Dale looked like Tara, from the dark skin to the heavy-lidded brown eyes, to the black hair and slight build. Alex halfway expected him to talk in that interesting dialect of Tara’s, too, but no, he had no accent at all—not even a southern one—when he said, “You must be the DuMont guy. I’m Dale. Nice to meet you. Glad Tara got the message to you.”
Alex extended his hand to shake, but Nash stepped in front of him, motioning at the statue. “This is remarkable. The detail, the way you work to incorporate the grain of the wood. Spectacular work, Mr. Dale.”
Dale smirked. “Thanks. Are you DuMont?”
“I’m a DuMont. I’m Nash.”
“I’m Alex,” Alex said, gently shouldering his brother aside. “The best man. We’re here to get the swan for our other brother’s wedding.”
“Right, that. Sorry about the wedding planner. That sucks the big one.”
“What big one?” asked Nash.
Alex gave him the side-eye. “Don’t worry about it.”

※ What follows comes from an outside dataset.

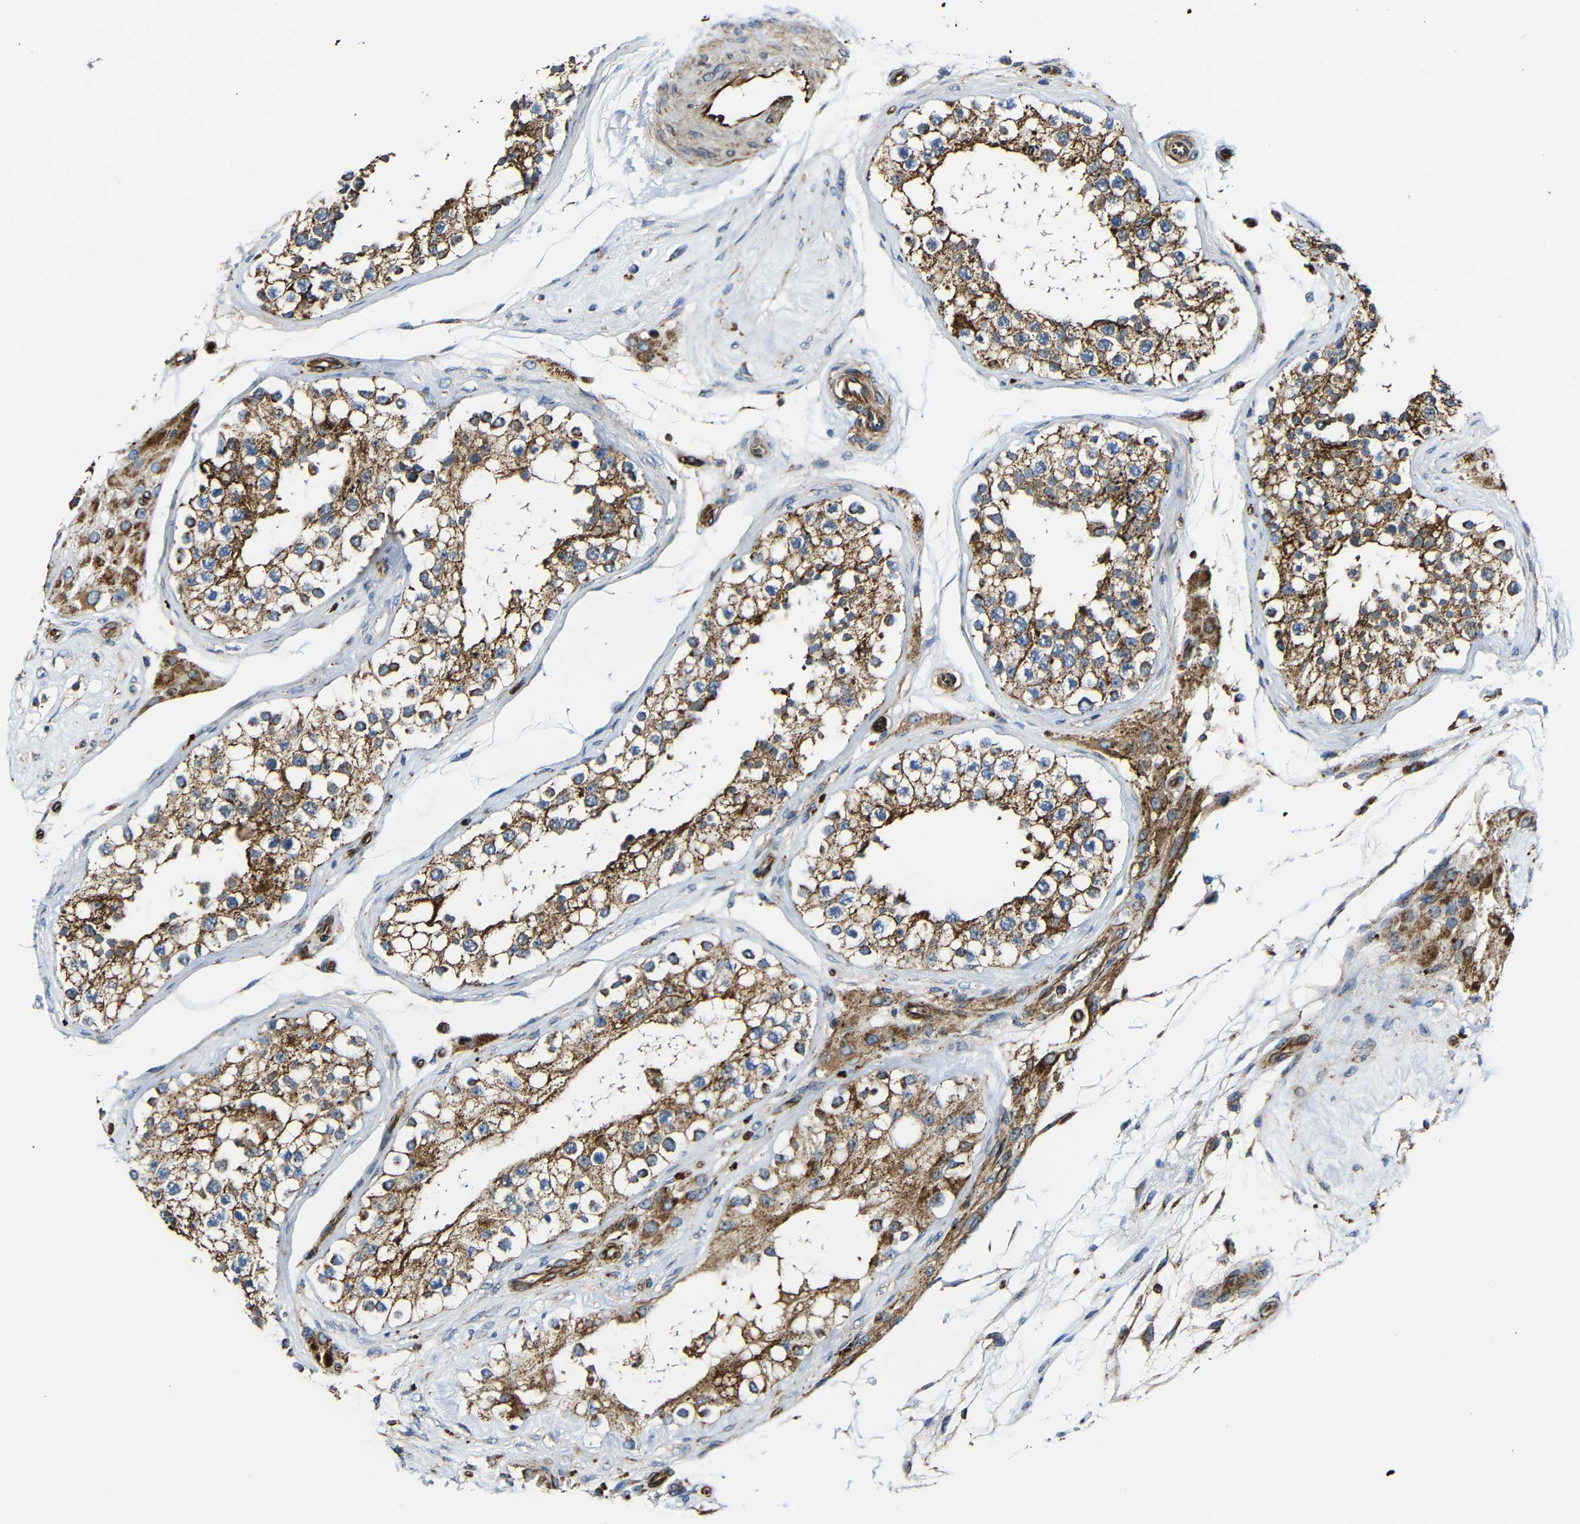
{"staining": {"intensity": "moderate", "quantity": ">75%", "location": "cytoplasmic/membranous"}, "tissue": "testis", "cell_type": "Cells in seminiferous ducts", "image_type": "normal", "snomed": [{"axis": "morphology", "description": "Normal tissue, NOS"}, {"axis": "topography", "description": "Testis"}], "caption": "An image of testis stained for a protein displays moderate cytoplasmic/membranous brown staining in cells in seminiferous ducts. Ihc stains the protein in brown and the nuclei are stained blue.", "gene": "IGSF10", "patient": {"sex": "male", "age": 68}}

Dale set his chain saw on a picnic table before telling them where to pull up the refrigerator truck. Fifteen minutes later, they had an ice swan that weighed more than Nash situated in the back, the crate strapped in with bungee cords. Alex had made Dale take the top of the crate off so he could look at the sculpture. He was kind enough to comply, not really needing Alex’s explanation about the favor debacle, but Alex gave it anyway as to not be rude.